Reproduce the listing with "Website" renamed to "Web page" everywhere it appears and all other text left unchanged. Leave the pictures out of your answer.

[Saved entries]
^^^^
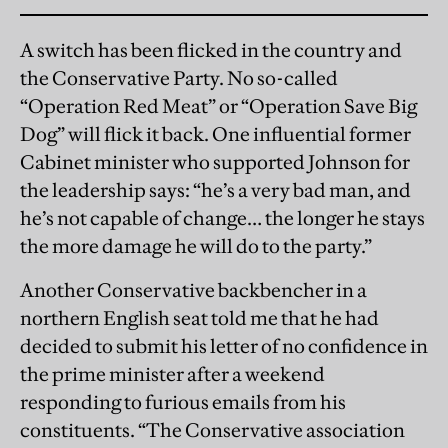
A switch has been flicked in the country and
the Conservative Party. No so-called
“Operation Red Meat” or “Operation Save Big
Dog” will flick it back. One influential former
Cabinet minister who supported Johnson for
the leadership says: “he’s a very bad man, and
he’s not capable of change… the longer he stays
the more damage he will do to the party.”
Another Conservative backbencher in a
northern English seat told me that he had
decided to submit his letter of no confidence in
the prime minister after a weekend
responding to furious emails from his
constituents. “The Conservative association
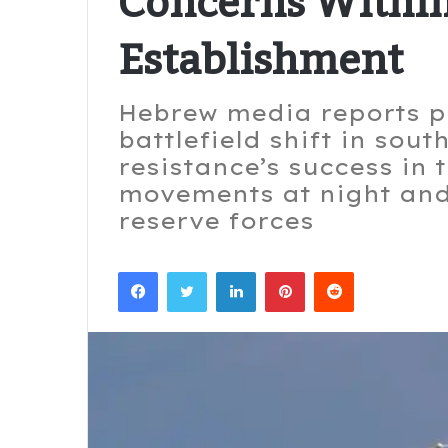
Concerns Within
Establishment
Hebrew media reports po
battlefield shift in sou
resistance’s success in 
movements at night and
reserve forces
Facebook
Twitter
LinkedIn
Pinterest
Reddit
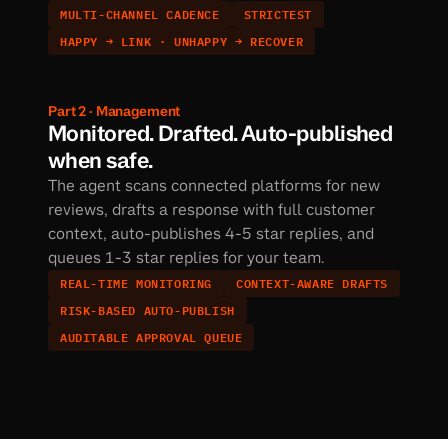
MULTI-CHANNEL CADENCE
STRICTEST
HAPPY → LINK · UNHAPPY → RECOVER
Part 2 · Management
Monitored. Drafted. Auto-published 
when safe.
The agent scans connected platforms for new 
reviews, drafts a response with full customer 
context, auto-publishes 4-5 star replies, and 
queues 1-3 star replies for your team.
REAL-TIME MONITORING
CONTEXT-AWARE DRAFTS
RISK-BASED AUTO-PUBLISH
AUDITABLE APPROVAL QUEUE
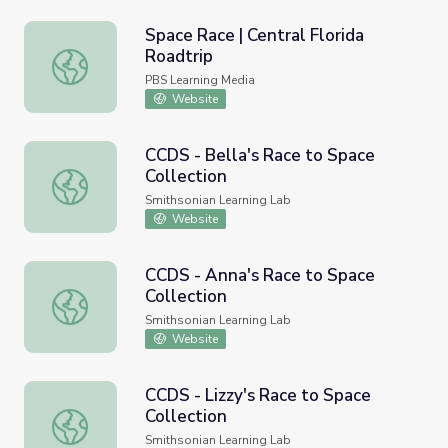
Space Race | Central Florida
Roadtrip
Space Race | Central Florida Roadtrip
PBS Learning Media
Website
CCDS - Bella's Race to Space
Collection
CCDS - Bella's Race to Space Collection
Smithsonian Learning Lab
Website
CCDS - Anna's Race to Space
Collection
CCDS - Anna's Race to Space Collection
Smithsonian Learning Lab
Website
CCDS - Lizzy's Race to Space
Collection
CCDS - Lizzy's Race to Space Collection
Smithsonian Learning Lab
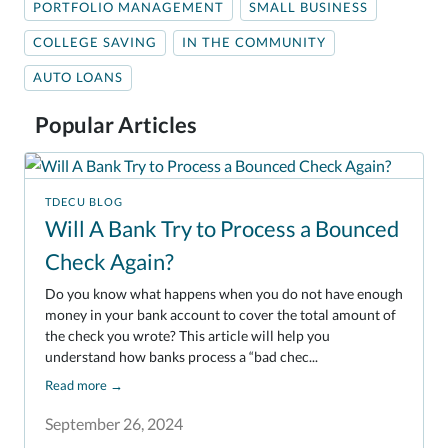
PORTFOLIO MANAGEMENT
SMALL BUSINESS
COLLEGE SAVING
IN THE COMMUNITY
AUTO LOANS
Popular Articles
TDECU BLOG
Will A Bank Try to Process a Bounced
Check Again?
Do you know what happens when you do not have enough
money in your bank account to cover the total amount of
the check you wrote? This article will help you
understand how banks process a “bad chec...
Read more
→
September 26, 2024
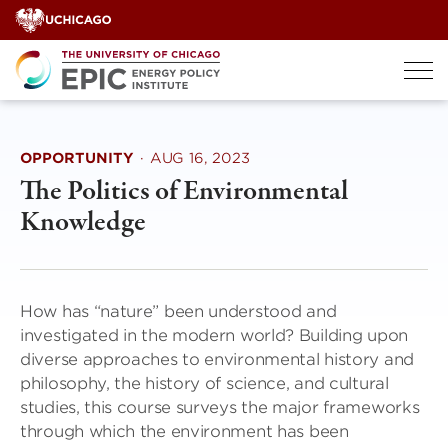
Skip
to
content
OPPORTUNITY
·
AUG 16, 2023
The Politics of Environmental
Knowledge
How has “nature” been understood and
investigated in the modern world? Building upon
diverse approaches to environmental history and
philosophy, the history of science, and cultural
studies, this course surveys the major frameworks
through which the environment has been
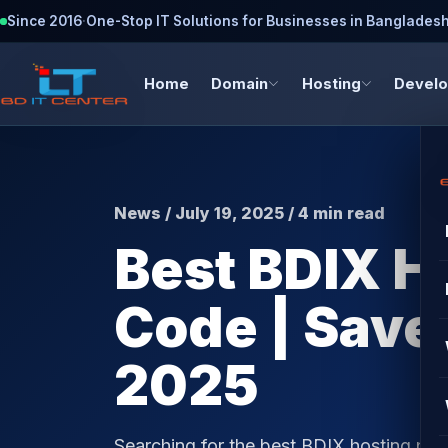
Since 2016
·
One-Stop IT Solutions for Businesses in Banglades
Home
Domain
Hosting
Devel
News / July 19, 2025 / 4 min read
Best BDIX H
Code | Save
2025
Searching for the best BDIX hosting pr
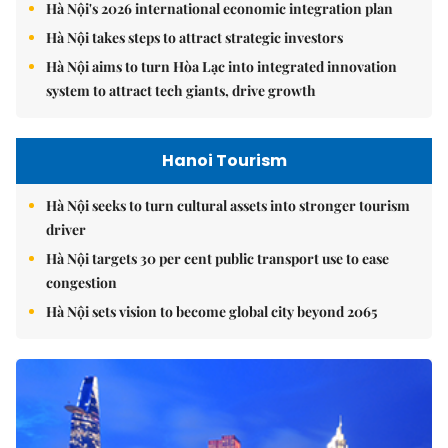
Hà Nội's 2026 international economic integration plan
Hà Nội takes steps to attract strategic investors
Hà Nội aims to turn Hòa Lạc into integrated innovation
system to attract tech giants, drive growth
Hanoi Tourism
Hà Nội seeks to turn cultural assets into stronger tourism
driver
Hà Nội targets 30 per cent public transport use to ease
congestion
Hà Nội sets vision to become global city beyond 2065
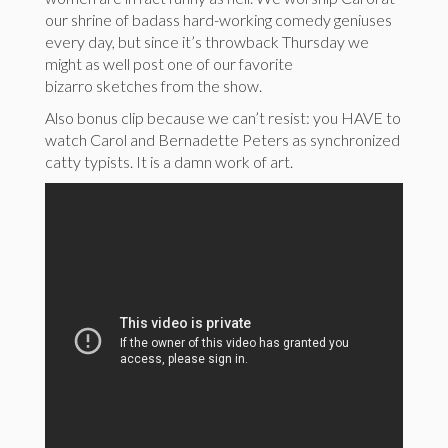
our shrine of badass hard-working comedy geniuses
every day, but since it’s throwback Thursday we
might as well post one of our favorite
bizarro sketches from the show.
Also bonus clip because we can’t resist: you HAVE to
watch Carol and Bernadette Peters as synchronized
catty typists. It is a damn work of art.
^^^^
• Final answer:
A switch has been flicked in the country and
the Conservative Party. No so-called
“Operation Red Meat” or “Operation Save Big
Dog” will flick it back. One influential former
Cabinet minister who supported Johnson for
the leadership says: “he’s a very bad man, and
he’s not capable of change… the longer he stays
the more damage he will do to the party.”
Another Conservative backbencher in a
northern English seat told me that he had
decided to submit his letter of no confidence in
the prime minister after a weekend
responding to furious emails from his
constituents. “The Conservative association
Concerns Within
Establishment
Hebrew media reports po
battlefield shift in sou
resistance’s success in 
movements at night and
reserve forces
Facebook
Twitter
LinkedIn
Pinterest
Reddit
MULTI-CHANNEL CADENCE
STRICTEST
HAPPY → LINK · UNHAPPY → RECOVER
Part 2 · Management
Monitored. Drafted. Auto-published 
when safe.
The agent scans connected platforms for new 
reviews, drafts a response with full customer 
context, auto-publishes 4-5 star replies, and 
queues 1-3 star replies for your team.
REAL-TIME MONITORING
CONTEXT-AWARE DRAFTS
RISK-BASED AUTO-PUBLISH
AUDITABLE APPROVAL QUEUE
Space Race | Central Florida
Roadtrip
Space Race | Central Florida Roadtrip
PBS Learning Media
Web page
CCDS - Bella's Race to Space
Collection
CCDS - Bella's Race to Space Collection
Smithsonian Learning Lab
Web page
CCDS - Anna's Race to Space
Collection
CCDS - Anna's Race to Space Collection
Smithsonian Learning Lab
Web page
CCDS - Lizzy's Race to Space
Collection
CCDS - Lizzy's Race to Space Collection
Smithsonian Learning Lab
PORTFOLIO MANAGEMENT
SMALL BUSINESS
COLLEGE SAVING
IN THE COMMUNITY
AUTO LOANS
Popular Articles
TDECU BLOG
Will A Bank Try to Process a Bounced
Check Again?
Do you know what happens when you do not have enough
money in your bank account to cover the total amount of
the check you wrote? This article will help you
understand how banks process a “bad chec...
Read more
→
September 26, 2024
Skip
to
content
OPPORTUNITY
·
AUG 16, 2023
The Politics of Environmental
Knowledge
How has “nature” been understood and
investigated in the modern world? Building upon
diverse approaches to environmental history and
philosophy, the history of science, and cultural
studies, this course surveys the major frameworks
through which the environment has been
Since 2016
·
One-Stop IT Solutions for Businesses in Banglades
Home
Domain
Hosting
Devel
News / July 19, 2025 / 4 min read
Best BDIX H
Code | Save
2025
Searching for the best BDIX hosting pr
Hà Nội's 2026 international economic integration plan
Hà Nội takes steps to attract strategic investors
Hà Nội aims to turn Hòa Lạc into integrated innovation
system to attract tech giants, drive growth
Hanoi Tourism
Hà Nội seeks to turn cultural assets into stronger tourism
driver
Hà Nội targets 30 per cent public transport use to ease
congestion
Hà Nội sets vision to become global city beyond 2065
our shrine of badass hard-working comedy geniuses
every day, but since it’s throwback Thursday we
might as well post one of our favorite
bizarro sketches from the show.
Also bonus clip because we can’t resist: you HAVE to
watch Carol and Bernadette Peters as synchronized
catty typists. It is a damn work of art.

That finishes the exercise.